TASK TO COMPLETE: Using the entries that follow, report the number of lines that include the string "right", without any other text.
==================================================
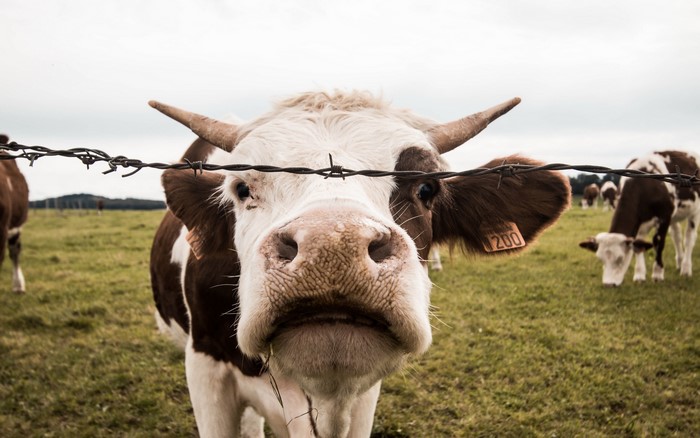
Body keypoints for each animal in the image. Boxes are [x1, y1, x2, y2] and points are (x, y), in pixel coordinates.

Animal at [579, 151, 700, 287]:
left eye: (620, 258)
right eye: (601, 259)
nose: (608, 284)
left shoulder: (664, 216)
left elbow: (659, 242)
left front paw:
==================================================
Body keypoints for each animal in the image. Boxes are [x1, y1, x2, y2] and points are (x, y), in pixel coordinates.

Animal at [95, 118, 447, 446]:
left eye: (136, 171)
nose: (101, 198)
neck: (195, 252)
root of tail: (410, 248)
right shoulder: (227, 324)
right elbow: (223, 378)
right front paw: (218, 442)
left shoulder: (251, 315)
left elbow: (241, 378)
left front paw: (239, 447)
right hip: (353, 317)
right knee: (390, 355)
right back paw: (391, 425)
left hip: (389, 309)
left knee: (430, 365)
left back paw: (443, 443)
==================================================
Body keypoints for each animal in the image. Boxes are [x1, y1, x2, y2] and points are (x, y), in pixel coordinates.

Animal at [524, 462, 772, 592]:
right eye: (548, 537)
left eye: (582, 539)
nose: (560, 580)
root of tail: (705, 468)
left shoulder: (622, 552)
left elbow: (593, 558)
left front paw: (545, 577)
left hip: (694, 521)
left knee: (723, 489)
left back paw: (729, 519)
==================================================
ANSWER FOR THIS EXERCISE: 8